- Tanda titik dua : dipakai pada akhir suatu pernyataan lengkap yang diikuti rangkaian atau pemerian.
Contoh:
- Dhèwèké ditukokaké piranti sekolah: tas, buku, potelod, lan liya-liyané.
'Ia dibelikan alat-alat sekolah: tas, buku, pensil, dan lain-lain.
- Kebutuhané wong urip iku akèh: sandhang, pangan, papan, lan liya-liyané.

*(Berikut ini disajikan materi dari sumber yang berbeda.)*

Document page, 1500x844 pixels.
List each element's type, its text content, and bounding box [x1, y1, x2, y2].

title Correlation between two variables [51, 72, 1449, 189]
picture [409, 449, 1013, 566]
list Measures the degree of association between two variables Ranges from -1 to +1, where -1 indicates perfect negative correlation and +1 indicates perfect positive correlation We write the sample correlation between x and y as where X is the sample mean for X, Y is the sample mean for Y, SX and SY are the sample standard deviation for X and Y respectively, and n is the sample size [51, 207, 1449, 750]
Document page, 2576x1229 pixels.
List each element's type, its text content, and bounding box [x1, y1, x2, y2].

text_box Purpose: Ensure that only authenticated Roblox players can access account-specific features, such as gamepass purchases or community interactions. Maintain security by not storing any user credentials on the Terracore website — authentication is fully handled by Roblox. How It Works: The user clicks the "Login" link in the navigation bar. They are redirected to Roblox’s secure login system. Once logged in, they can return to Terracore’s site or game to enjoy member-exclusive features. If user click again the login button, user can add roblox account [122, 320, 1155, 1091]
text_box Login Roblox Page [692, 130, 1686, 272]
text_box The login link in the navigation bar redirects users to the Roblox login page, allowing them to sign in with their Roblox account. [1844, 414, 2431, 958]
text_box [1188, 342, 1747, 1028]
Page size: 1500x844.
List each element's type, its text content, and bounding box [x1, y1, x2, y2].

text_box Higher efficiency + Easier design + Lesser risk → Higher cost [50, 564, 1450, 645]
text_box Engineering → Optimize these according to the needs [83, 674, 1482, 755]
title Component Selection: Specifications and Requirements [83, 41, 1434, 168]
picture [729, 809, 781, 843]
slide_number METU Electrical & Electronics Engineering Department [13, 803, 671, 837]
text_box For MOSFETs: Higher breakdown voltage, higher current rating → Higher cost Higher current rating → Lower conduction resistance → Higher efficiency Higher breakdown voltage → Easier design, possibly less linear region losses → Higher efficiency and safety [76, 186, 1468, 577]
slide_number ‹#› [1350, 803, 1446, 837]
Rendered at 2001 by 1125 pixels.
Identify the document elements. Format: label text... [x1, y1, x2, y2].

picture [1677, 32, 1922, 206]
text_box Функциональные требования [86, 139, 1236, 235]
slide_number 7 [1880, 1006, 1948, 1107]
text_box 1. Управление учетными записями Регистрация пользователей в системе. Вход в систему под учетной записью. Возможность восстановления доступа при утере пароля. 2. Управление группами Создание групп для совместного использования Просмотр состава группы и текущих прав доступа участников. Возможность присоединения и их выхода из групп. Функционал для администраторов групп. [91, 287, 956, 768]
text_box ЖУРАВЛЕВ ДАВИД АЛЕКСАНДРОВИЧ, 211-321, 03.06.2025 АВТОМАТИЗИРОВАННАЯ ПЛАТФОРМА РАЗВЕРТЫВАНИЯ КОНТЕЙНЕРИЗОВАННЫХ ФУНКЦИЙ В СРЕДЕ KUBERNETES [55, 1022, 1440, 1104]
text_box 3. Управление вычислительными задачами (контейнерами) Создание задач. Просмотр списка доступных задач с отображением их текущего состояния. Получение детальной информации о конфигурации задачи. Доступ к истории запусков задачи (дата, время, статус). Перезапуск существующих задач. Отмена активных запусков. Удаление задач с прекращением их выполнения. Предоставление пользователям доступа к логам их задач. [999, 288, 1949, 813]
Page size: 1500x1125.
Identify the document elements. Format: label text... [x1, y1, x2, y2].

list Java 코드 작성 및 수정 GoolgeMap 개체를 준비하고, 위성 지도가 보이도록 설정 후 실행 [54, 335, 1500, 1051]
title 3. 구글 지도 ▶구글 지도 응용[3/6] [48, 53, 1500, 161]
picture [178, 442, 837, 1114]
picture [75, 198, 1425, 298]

'Kebutuhan orang hidup itu banyak: pakaian, makanan, tempat, dan lain-lain.'
- Tanda titik dua : dipakai sesudah kata atau ungkapan yang memerlukan pemerian.
Contoh:
- Pangarsa: Ahmad Wijaya 'Ketua: Ahmad Wijaya'
Panitra: S. Handayani 'Sekretaris: S. Handayani'
Hartaka: Sugiharta 'Bendaharawan: Sugiharta'
- Papan parepatan: Pendapa Wiyatapraja 'Tempat sidang: Pendapa Wiyatapraja'
Pranata cara: Bambang Sukisno 'Pembawa acara: Bambang Sukisno'
Dinten: Setu Paing, 9 September 1999 'Hari: Sabtu Pahing, 9 September 1999'
Tabuh: 09.00 'Pukul: 09.00'
- Tanda titik dua : dipakai (i) di antara jilid atau nomor dan halaman, (ii) di antara bab dan ayat di dalam kitab suci, (iii) di antara judul dan anak judul suatu karangan, serta (iv) nama kota dan penerbit buku acuan di dalam karangan.
Contoh:
- Widyaparwa Nomor 30: 9
- Surat Yasin: 12
- Karangan Suparta Brata, Trem: Antologi Crita Cekak
- Poerwadarminta, W.J.S.1953. Sarining Paramasastra Djawa. Jakarta: Noordhoff-Kolff N.V.
- Tanda titik dua : tidak dipakai jika rangkaian atau pemerian itu merupakan pelengkap yang mengakhiri pernyataan.
Contoh:
- Aku butuh kursi, méja, lan lemari.
'Saya memerlukan kursi, meja, dan almari.'
- Fakultas kuwi duwé jurusan Sastra Nusantara lan Sastra Indonesia.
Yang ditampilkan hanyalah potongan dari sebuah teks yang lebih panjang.